Hani giyemiyorsun desem şimdi böyle ceket almayacak ama mağazada öyle bir tavır takınıyor ki, rollerden rol beğen adeta.
Yani annesinin çok beğendiği ceketi almasına engel olan hain kötü pinti evlat muamelesi. şöyle en masum en yavru kedi bakışıyla, sesiyle, mimiği jesti el hareketiyle; almayayım mı yani sende der.
Giyemezsin alma başka bikey alalım desen, elinden şekeri alınmış bebe kadar içli ve masum boynunu büker, öyle bakışlar atar. Gören beni pinti, kötü kalpli ennesinden esirgeyen biri sansın.
Mesela; tamama sen öyle diyorsan almayayım o zaman. Engelliyormuşum gibi.
Hani tatlı alırken de öyle ya. Ben yemem desem almaz ama sonra almadığına pişman beni suçlar. E kendine alaydın yiyeydin.
her konuda beni engelleyen kendi, ama o ben onu engelliyorum diye düşünüyor.
Haliyle alma giyemiyorsun demiyorum. iyi al diyorum madem beğendin. Ama sanki istediğl benim aldırmamam ve benim hakkımda yanlış izlenim yaratmakmış gibi ısrarla alma dememi sağlamaya çalışıyor.
Ben de anlıyorum artık, beğendiysen al diyorum. Bu defa da bu cevap yetmiyor.
Beğenmiş de işte bence giymeye yeri olur muymuş yani???
Olmayacak elbet, senede 2 kere ancak çıkarız akşam. Cidden. Ee nerde giyecek? öyle demiyorum ısrarla.
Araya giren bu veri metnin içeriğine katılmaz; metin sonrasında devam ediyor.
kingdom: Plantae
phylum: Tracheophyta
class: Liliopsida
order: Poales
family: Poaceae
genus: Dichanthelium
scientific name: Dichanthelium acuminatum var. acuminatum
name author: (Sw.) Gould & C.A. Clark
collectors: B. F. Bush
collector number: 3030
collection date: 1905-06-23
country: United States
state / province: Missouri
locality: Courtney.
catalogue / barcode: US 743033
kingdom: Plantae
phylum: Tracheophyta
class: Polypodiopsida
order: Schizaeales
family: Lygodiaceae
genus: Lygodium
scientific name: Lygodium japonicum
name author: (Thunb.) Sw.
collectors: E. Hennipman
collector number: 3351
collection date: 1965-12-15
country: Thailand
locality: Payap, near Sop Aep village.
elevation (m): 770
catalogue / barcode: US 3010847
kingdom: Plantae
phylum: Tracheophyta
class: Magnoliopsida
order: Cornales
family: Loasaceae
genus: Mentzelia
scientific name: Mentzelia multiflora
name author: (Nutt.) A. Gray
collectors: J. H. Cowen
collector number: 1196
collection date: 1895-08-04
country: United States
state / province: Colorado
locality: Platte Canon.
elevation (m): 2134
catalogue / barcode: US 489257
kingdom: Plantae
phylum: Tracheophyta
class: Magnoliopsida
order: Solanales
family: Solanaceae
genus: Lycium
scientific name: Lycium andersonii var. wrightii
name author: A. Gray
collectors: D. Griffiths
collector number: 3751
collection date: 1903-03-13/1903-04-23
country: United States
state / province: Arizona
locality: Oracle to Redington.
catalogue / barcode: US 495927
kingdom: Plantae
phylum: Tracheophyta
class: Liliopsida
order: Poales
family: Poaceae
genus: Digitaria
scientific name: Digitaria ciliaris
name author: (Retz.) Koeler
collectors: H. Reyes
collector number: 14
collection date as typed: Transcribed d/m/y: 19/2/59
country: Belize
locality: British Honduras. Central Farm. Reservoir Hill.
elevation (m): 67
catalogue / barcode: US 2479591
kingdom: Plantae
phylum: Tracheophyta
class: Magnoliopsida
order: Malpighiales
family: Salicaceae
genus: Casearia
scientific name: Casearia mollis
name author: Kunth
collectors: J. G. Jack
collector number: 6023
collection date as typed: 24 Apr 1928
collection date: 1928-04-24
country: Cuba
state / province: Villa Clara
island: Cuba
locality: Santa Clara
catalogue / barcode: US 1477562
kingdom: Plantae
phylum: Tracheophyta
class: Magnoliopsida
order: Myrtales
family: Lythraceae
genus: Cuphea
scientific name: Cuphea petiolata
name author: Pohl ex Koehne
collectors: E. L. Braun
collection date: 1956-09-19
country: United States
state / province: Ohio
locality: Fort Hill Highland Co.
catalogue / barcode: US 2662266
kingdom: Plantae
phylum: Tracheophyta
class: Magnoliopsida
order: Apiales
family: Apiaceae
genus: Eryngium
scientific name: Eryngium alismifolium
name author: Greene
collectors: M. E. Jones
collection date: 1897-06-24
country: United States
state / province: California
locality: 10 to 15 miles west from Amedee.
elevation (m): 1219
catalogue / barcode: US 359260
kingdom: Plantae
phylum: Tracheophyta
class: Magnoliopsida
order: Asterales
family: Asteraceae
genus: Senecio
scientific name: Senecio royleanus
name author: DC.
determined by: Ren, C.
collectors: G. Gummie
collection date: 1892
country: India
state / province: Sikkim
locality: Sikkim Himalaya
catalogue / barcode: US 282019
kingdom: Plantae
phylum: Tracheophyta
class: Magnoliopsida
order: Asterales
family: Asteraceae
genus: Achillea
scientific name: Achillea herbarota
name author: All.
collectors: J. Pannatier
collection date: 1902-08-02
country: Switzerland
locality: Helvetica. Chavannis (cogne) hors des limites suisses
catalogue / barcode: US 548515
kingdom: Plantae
Hem kararı bana bırakmak istiyor hem sonra beni suçlamak. Beni suçlamak için bahaneye ihtiyacı yok ki, baştan aşağı kusur doluyum ki zaten gözünde.
Al diyorum beğendin.
Ama nerede giyeceğim?
Ablamlar gelince. Yada gidince.
Amaan senede 5-10! (???)
olsun güzel, beğendin de.
çok pahalı ama Nazlı.
Taksitle veririz.
Alma diyeyim diye daha bin takla. Demiyorum. Hem o izlenim bırakması hem sonra evde o beğendiği şeyi dilinden düşürmeyip beni suçlamasını duymak istemiyorum.
Gerçi al deyince de ben suçluyum sonrasında. Hiç giyemiyormuş ki olmuyormuş ikte yeri niye almışsaymış ben de hiç engellememişim boşa masraf!